'I was probably there to protect the student union offices so they wouldn’t get trashed'

Vickie Eslinger recalls her role in UofSC student protest in May 1970



A half century ago, against the backdrop of the Vietnam War and seismic shifts in American culture, the campus of the University of South Carolina became a battleground — between students and the administration, between a young generation and the establishment, between radically different worldviews. But the dramatic events of that spring, which came to be known as The Months of May, weren’t strictly destructive. The lessons of that era also changed lives and changed the university itself.


Vickie Eslinger was a leading figure in the women’s movement on campus. As an undergraduate, she started a hotline to provide information on birth control and reproduction, and to help pregnant students obtain access to safe abortions out of state. As a law student, she sued to become the first female page at the South Carolina State House. But her views were not rooted in leftwing politics. “I was a right-wing running dog in high school. I was a Goldwater Girl,” she says. “And I believed, for a while, what the government was saying about the Vietnam War.” Eslinger is now a litigator with Nexsen Pruet in Columbia and a faculty member in the Trial Advocacy Workshop at the Harvard University School of Law.

You had the antiwar group — including the UFO Coffee Shop crowd. You had the African American civil rights group. You had the women’s movement, which I was a part of. And we all knew each other. We were friends, some of us, because there was such a small number of what we would now describe as progressives.

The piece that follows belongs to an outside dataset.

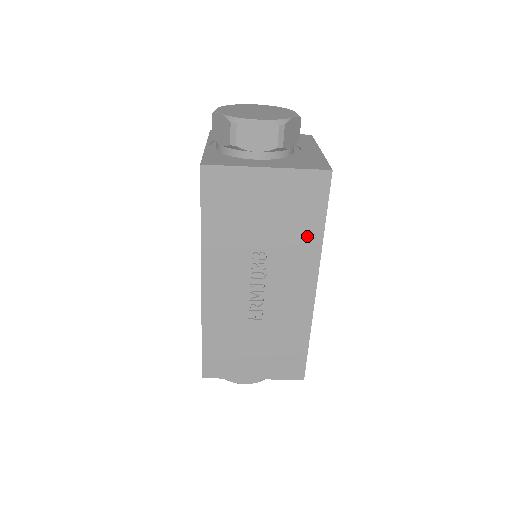
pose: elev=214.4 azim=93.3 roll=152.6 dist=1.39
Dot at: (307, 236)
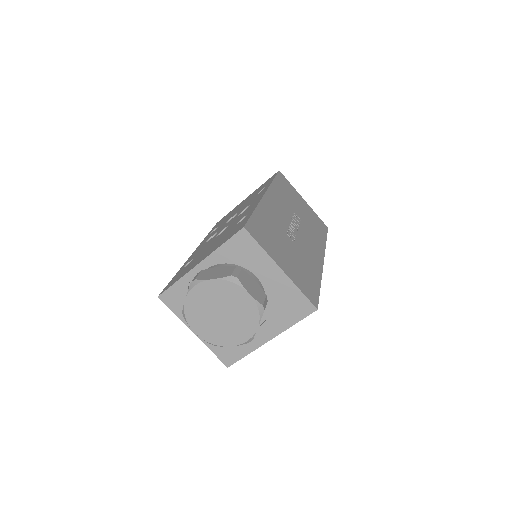
Dot at: (319, 236)
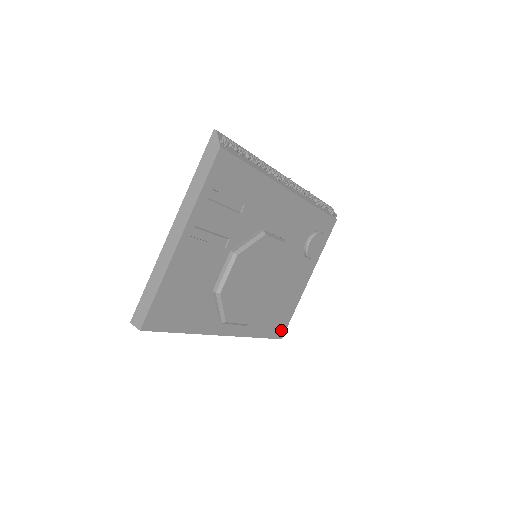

But the groups were radically different. The women’s rights group and the African American civil rights group, people like Luther Battiste and Harry Walker [USC’s first African American student body president], got along because while we were focused on different issues, our goals were very similar: “fix this.”

At that point, I thought the left was extremely sexist. I also thought a lot of the antiwar people on campus were over the top, and that some of them were really in it for their own publicity in terms of their tactics. And we would argue.

Most of the activists who were subject to the ire of Pete Strom were antiwar activists. I was not really an antiwar activist. I came to disagree with the war, and I went to some of the marches in Washington, but that wasn’t my focus.

She was on the Horseshoe at the start of the strike but left when it began to get violent. Later, she was in the Russell House — where she was president of the University Union.

I picked up the phone when the national press called. It was Newsweek or TIME, some national publication — “Has the Russell House been taken over?” I looked around and said, “Yep, pretty much.” [She laughs.] I don’t remember, but I was probably there to protect the student union offices so they wouldn’t get trashed.

When you’re 19 or 20, I don’t think you have a real sense of your own mortality.

The following Monday, Eslinger was in the crowd outside the Administration Building but didn’t participate in the vandalism. And when the Guard began firing tear gas, she ran — like everyone else.

I ended up over by the old law school, when it was in Petigru, but there were a lot of people chasing a lot of people. There were also a lot of students just running around — just trying to see what was happening. When you’re 19 or 20, I don’t think you have a real sense of your own mortality.

Despite the chaos of the era, Eslinger says there was a positive momentum building.

You could see things were starting to change. And I really do think my generation stopped the war. But if you look at all the things we had to do, the youth at the time were busy. We weren’t only trying to stop the Vietnam War.